Business growth measures

The Chancellor announced a Backing British Business plan comprising 110 measures designed to stimulate business growth. The most significant provision among these is the perpetual full expensing of capital expenditure. This will allow businesses throughout the UK to claim 100% capital allowances for qualifying primary rate plant and machinery in the year they make the investment.

The year-long business rates relief extension brings a sigh of relief for entities operating in the retail, hospitality, and leisure sectors.

Small businesses, grappling with an upsurge in late payments, have been advocating for decisive action. In response, the Chancellor declared the release of the Payment & Cash Flow Review Report. The public sector is set to pave the way, with companies vying for government contracts worth over $5 million required to prove their ability to pay within an average of 55 days from April 2024. This timeline will be reduced to 45 days in April 2025 and eventually get down to 30 days.

Starting April 2024, the RDEC and SME schemes will merge. Businesses that are operating at a loss will see a tax rate reduction from 25% to 19% under the consolidated scheme. Additionally, the R&D intensives scheme will lower its intensity threshold from 40% to 30% for accounting periods commencing from 1 April 2024 onwards. Companies that fall below the 30% benchmark will still be eligible for relief for an extra year.

Aside from business-specific measures, the statement also included a host of infrastructure advancements and levelling up initiatives. These include funding for British manufacturers, the establishment of three advanced manufacturing Investment Zones, and new devolution deals across England.

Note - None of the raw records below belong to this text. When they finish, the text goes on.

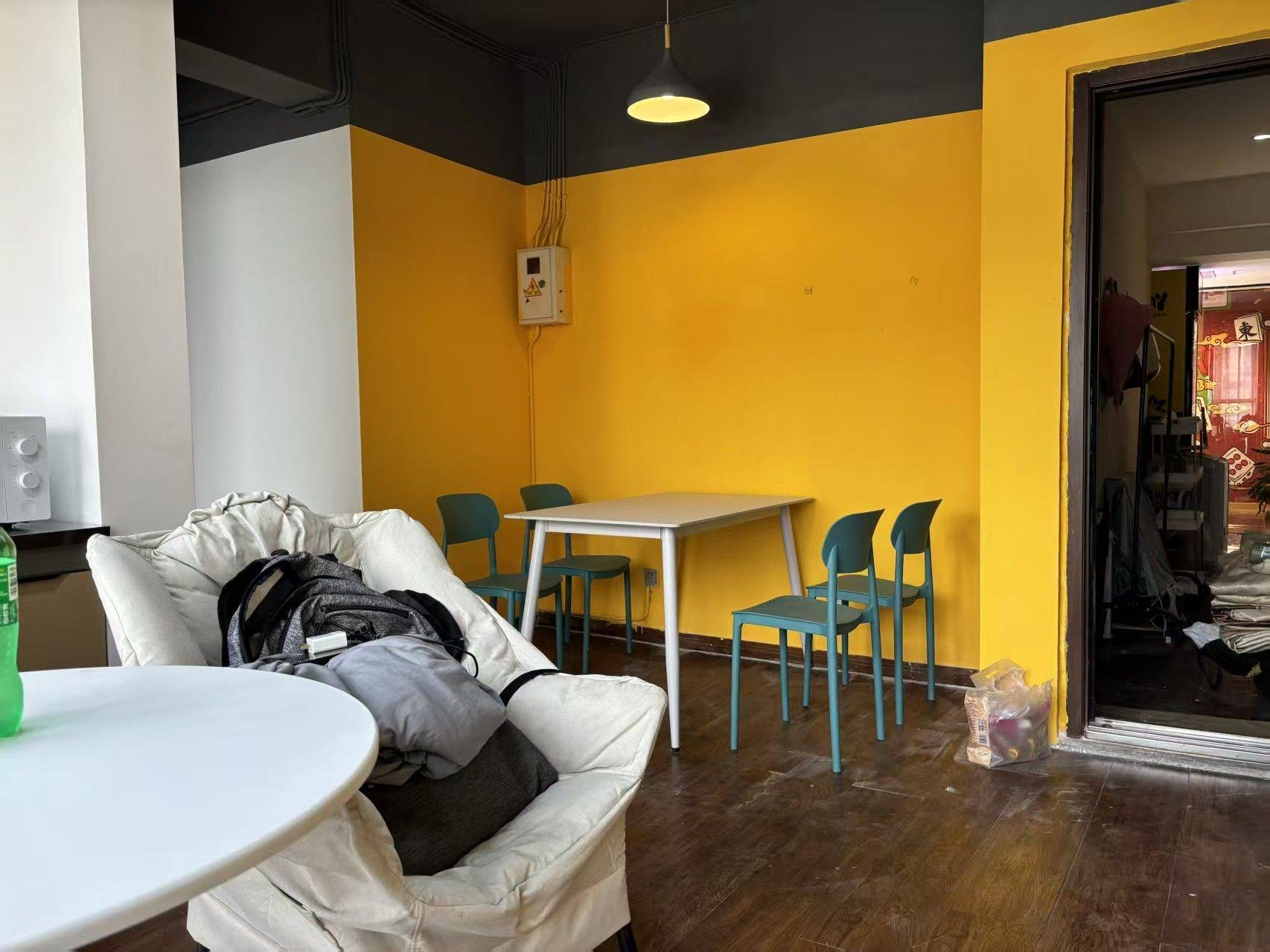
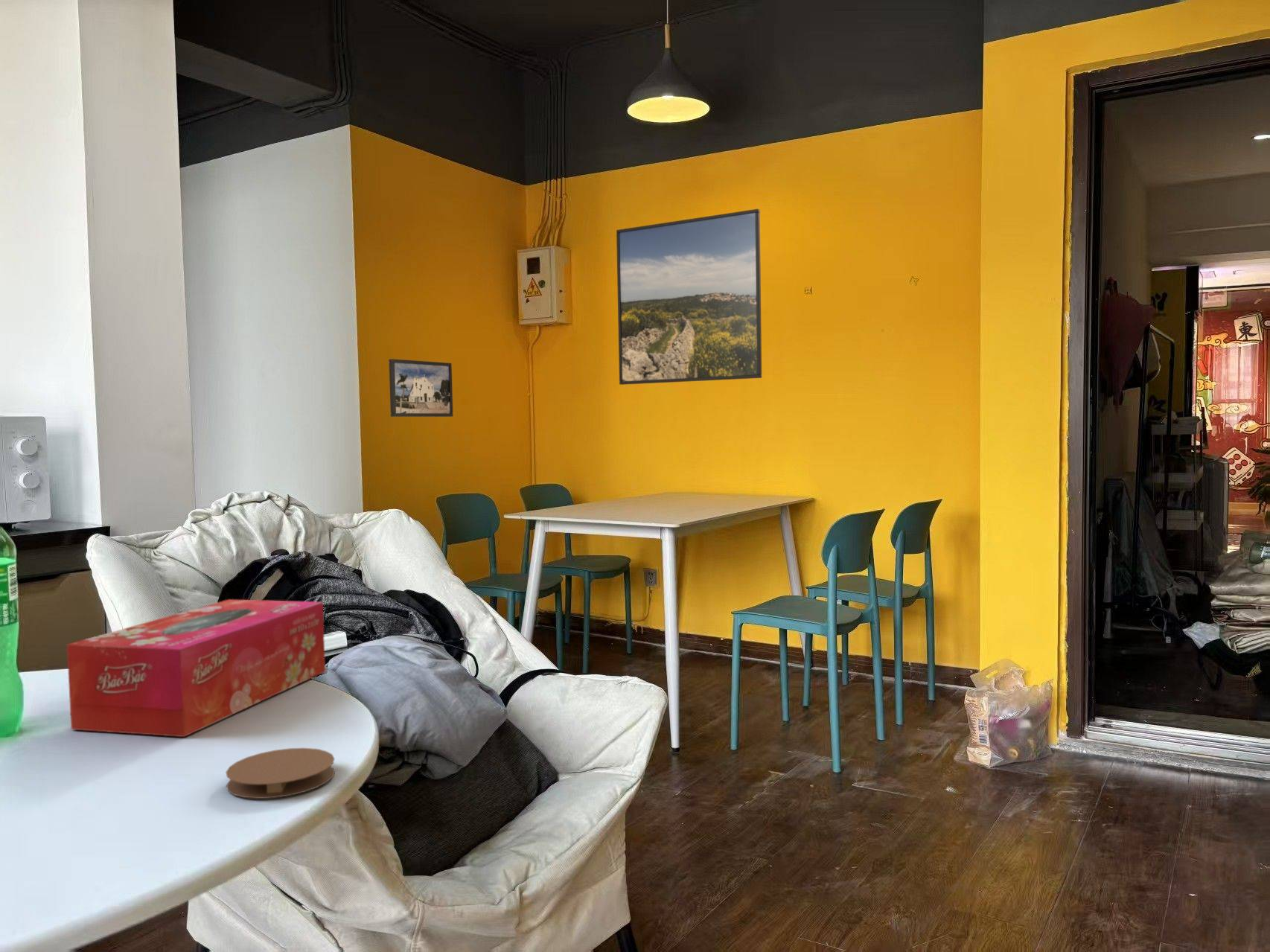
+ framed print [616,208,762,386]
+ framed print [389,358,454,418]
+ coaster [225,747,336,799]
+ tissue box [66,598,326,738]
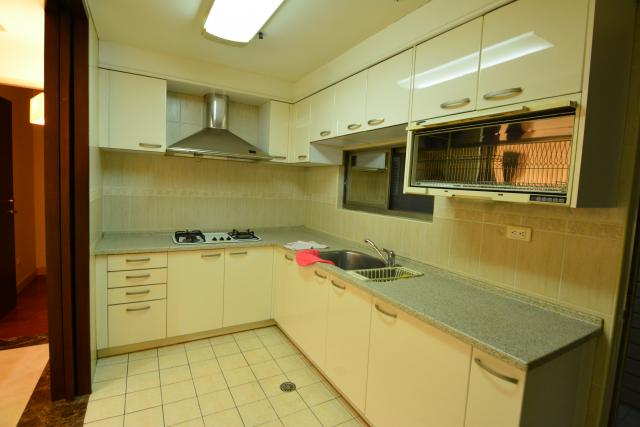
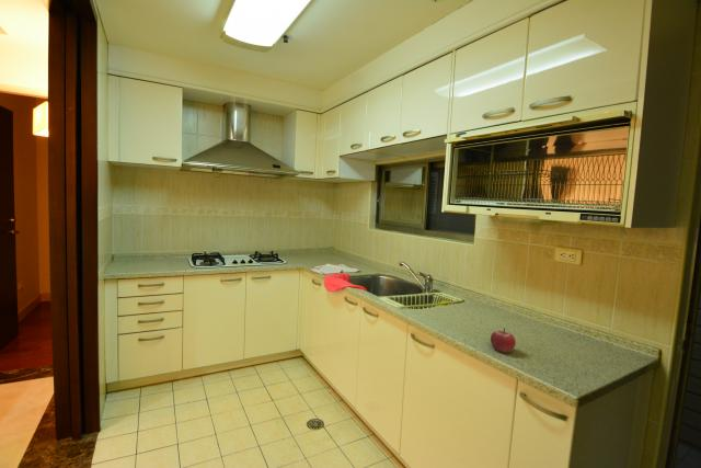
+ fruit [490,327,517,354]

Mayoral deals with Greater Lincolnshire and Hull and East Yorkshire, and non-mayoral deals with Lancashire and Cornwall, will boost investment right across the country and deliver on the Prime Minister’s commitment to levelling-up.

There will be more support for the development of artificial intelligence and the life sciences sector, recognising their potential as key growth sectors for the UK.

With an aspiration for the UK to become an “AI powerhouse”, the Chancellor has pledged to allocate £500m for the establishment of investment centres to further develop Artificial Intelligence in the UK.

The Chancellor announced £4.5bn of spending over five years to attract investment in green energy and advanced manufacturing.

NIC cuts

The headline rate of National Insurance Contributions (NIC) will be cut by 2% to 10%. This will be introduced from 6 January. The flat rate class 2 NIC will be abolished for self-employed individuals with profits above £12,570. The class 4 rate of NIC will be reduced from 9% to 8%.

Skills, welfare reforms and Living Wage increases

Elsewhere, the Chancellor announced an increase in the National Living Wage to £11.44 an hour from April 2024, which may prove difficult for some sectors, such as hospitality. A fund of £50m will be made available to pilot ways of increasing apprenticeships in key growth sectors. A combination of health and wellbeing support, incentives and punitive measures were announced to encourage people off of welfare and into work.

The Chancellor also reinforced the new £2.5 billion Back to Work Plan for those with long-term health conditions, disabilities and difficulties finding employment, which includes tough new sanctions for those who can work but choose not to.

The Chancellor also announced that the government will honour its commitment to the triple lock in full, with the state pension to increase by 8.5% in April in what is the second biggest ever cash increase. Universal Credit and other working age benefits will also be boosted by 6.7% in April, in line with September’s inflation figure as is convention.

Further action to help families includes increasing the Local Housing Allowance rate to cover the lowest 30% of rents from April – benefiting 1.6 million households with an average gain of £800 in 2024/25 – and an alcohol duty freeze to 1st August 2024, following common-sense changes of the duty system made possible by Brexit. Measures today take the government’s total support for the cost-of-living between 2022-25 beyond the £100 billion mark, to an average of £3,700 per household.